Work order:
Reproduce each of the rows below character for character, one line per row and in the same order.

===== Records supplied =====

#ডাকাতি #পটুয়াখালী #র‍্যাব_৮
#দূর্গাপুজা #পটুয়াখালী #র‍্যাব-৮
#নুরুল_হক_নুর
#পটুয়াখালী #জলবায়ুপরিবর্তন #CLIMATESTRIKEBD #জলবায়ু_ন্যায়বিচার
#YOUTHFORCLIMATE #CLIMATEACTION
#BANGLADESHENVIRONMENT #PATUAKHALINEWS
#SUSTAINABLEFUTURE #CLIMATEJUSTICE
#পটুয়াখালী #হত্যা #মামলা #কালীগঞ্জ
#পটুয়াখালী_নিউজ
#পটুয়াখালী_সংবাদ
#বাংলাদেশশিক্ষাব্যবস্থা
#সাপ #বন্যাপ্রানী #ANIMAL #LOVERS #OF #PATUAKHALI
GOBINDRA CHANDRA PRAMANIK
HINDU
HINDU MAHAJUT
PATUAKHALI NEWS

=====

Exercise response:
#ডাকাতি #পটুয়াখালী #র‍্যাব_৮
#দূর্গাপুজা #পটুয়াখালী #র‍্যাব-৮
#নুরুল_হক_নুর
#পটুয়াখালী #জলবায়ুপরিবর্তন #CLIMATESTRIKEBD #জলবায়ু_ন্যায়বিচার
#YOUTHFORCLIMATE #CLIMATEACTION
#BANGLADESHENVIRONMENT #PATUAKHALINEWS
#SUSTAINABLEFUTURE #CLIMATEJUSTICE
#পটুয়াখালী #হত্যা #মামলা #কালীগঞ্জ
#পটুয়াখালী_নিউজ
#পটুয়াখালী_সংবাদ
#বাংলাদেশশিক্ষাব্যবস্থা
#সাপ #বন্যাপ্রানী #ANIMAL #LOVERS #OF #PATUAKHALI
GOBINDRA CHANDRA PRAMANIK
HINDU
HINDU MAHAJUT
PATUAKHALI NEWS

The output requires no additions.